Namun menghadapi pengurungan banyak orang itu Lin Lin tidak menjadi gentar. Di dalam hatinya timbul perasaan bahwa mereka ini adalah orang-orangnya, bukan musuh. Maka sambil berdiri tegak dan bertolak pinggang ia menghardik. “Kalian ini mau apa? Mengapa hendak menawan aku? Tidak tahukah siapa aku? Aku adalah Puteri Yalin, puteri mahkota yang berhak akan mahkota Kerajaan Khitan!”
Sikapnya yang agung dan kata-katanya yang mantap ini meragukan para prajurit. Akan tetapi seorang komandan berkata keras, biar pun kata-katanya tidak kasar. “Kami hanya menerima perintah dari Lo-ciangkun, bahwa apa bila Nona muncul di wilayah ini, kami harus menawan Nona.”

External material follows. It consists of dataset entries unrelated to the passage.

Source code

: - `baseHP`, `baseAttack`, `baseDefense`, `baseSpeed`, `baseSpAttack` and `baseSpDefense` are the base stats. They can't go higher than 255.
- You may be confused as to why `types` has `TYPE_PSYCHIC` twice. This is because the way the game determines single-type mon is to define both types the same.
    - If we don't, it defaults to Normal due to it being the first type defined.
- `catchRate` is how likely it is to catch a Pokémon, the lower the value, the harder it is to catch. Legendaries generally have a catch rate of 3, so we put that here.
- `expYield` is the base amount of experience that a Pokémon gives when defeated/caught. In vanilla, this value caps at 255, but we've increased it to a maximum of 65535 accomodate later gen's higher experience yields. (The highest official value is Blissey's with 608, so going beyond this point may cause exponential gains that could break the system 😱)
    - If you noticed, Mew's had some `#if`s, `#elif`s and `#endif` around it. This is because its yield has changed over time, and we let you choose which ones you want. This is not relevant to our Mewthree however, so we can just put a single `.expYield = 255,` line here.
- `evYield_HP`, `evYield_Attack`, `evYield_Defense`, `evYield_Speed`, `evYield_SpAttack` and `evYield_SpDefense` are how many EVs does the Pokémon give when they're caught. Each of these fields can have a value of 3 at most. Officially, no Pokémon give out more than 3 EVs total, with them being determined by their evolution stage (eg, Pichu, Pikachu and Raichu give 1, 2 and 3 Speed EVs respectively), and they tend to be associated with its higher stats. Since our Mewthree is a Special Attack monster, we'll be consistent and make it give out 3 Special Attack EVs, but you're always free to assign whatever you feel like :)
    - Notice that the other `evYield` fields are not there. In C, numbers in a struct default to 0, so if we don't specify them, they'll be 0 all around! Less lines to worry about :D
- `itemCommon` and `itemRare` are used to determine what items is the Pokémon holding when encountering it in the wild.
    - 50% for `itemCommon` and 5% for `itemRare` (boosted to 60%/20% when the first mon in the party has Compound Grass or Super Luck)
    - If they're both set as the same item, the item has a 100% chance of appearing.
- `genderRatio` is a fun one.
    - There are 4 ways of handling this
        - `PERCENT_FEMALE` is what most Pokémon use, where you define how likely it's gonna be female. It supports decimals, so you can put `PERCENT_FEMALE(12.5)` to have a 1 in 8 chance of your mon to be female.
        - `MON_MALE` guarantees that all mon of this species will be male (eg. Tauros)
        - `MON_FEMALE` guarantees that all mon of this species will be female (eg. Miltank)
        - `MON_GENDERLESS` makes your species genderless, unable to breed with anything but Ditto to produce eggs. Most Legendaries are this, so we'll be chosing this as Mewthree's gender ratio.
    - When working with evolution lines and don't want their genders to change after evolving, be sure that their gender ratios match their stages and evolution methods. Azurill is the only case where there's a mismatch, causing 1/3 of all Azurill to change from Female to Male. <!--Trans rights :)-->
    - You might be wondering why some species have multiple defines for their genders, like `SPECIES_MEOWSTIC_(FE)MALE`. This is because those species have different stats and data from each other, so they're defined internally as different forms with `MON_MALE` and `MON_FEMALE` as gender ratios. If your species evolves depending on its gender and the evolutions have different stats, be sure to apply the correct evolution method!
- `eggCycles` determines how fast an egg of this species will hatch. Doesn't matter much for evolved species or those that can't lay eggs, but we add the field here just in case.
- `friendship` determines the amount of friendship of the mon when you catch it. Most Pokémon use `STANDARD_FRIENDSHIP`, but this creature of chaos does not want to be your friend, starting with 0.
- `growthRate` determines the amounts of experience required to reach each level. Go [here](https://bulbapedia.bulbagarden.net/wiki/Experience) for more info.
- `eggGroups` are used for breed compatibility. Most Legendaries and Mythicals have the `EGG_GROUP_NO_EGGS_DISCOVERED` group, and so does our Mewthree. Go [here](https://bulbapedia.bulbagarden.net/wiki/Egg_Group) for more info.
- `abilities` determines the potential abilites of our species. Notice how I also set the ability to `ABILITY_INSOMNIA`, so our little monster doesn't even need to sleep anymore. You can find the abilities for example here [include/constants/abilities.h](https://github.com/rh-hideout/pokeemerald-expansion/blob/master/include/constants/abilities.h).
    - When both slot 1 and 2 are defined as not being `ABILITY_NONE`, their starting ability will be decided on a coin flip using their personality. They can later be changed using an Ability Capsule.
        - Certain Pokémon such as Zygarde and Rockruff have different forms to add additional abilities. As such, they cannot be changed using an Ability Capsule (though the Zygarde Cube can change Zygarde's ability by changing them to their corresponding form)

Lin Lin tahu siapa yang dimaksudkan dengan Lo-ciangkun (panglima tua) itu. Ia tersenyum mengejek. “Hemmm, siapa takut iblis Hek-giam-lo? Kalian ini bangsa Khitan yang terkenal gagah perkasa, yang sejak dahulu setia kepada nenek moyangku, menjadi abdi-abdi setia dari kakekku, raja besar Kulukan, mengapa sekarang bersikap pengecut dan tunduk kepada perintah seorang iblis seperti Hek-giam-lo?”
“Kami bukan pengecut!” bantah komandan itu dengan muka merah. “Akan tetapi kami harus tunduk terhadap perintah Lo-ciangkun yang menjadi kepercayaan Sri Baginda. Kalau kami tidak melakukan perintah, tentu kami dihukum mati. Sudah banyak contohnya pembangkang yang dihukum mati secara mengerikan. Oleh karena itu, selain kami takut dihukum, juga kami sayangkan kalau sampai Nona menerima hukuman dari Lo-ciangkun.”
“Hemmm, siapa takut? Kalian tahu betapa kejamnya iblis Hek-giam-lo, kejam dan menjadi tokoh penjahat di dunia yang hanya menodai nama besar Khitan! Apakah dahulu kakekku, raja besar Kulukan sekejam itu? Baru sekarang terjadi kekejaman-kekejaman, setelah paman tiriku Kubakan menjadi raja dan dibantu Hek-giam-lo. Hek-giam-lo adalah pengkhianat. Dahulu juga seorang panglima kakekku, akan tetapi karena berdosa kepada mendiang ibuku, maka mukanya menjadi seperti iblis, dan dia membantu paman tiriku yang tidak berhak akan kedudukan raja. Lihat, kalau aku yang mewarisi mahkota yang menjadi hakku, aku tidak akan berlaku kejam. Kalian sudah menghinaku, hendak menawanku, akan tetapi aku tidak akan membunuh kalian.”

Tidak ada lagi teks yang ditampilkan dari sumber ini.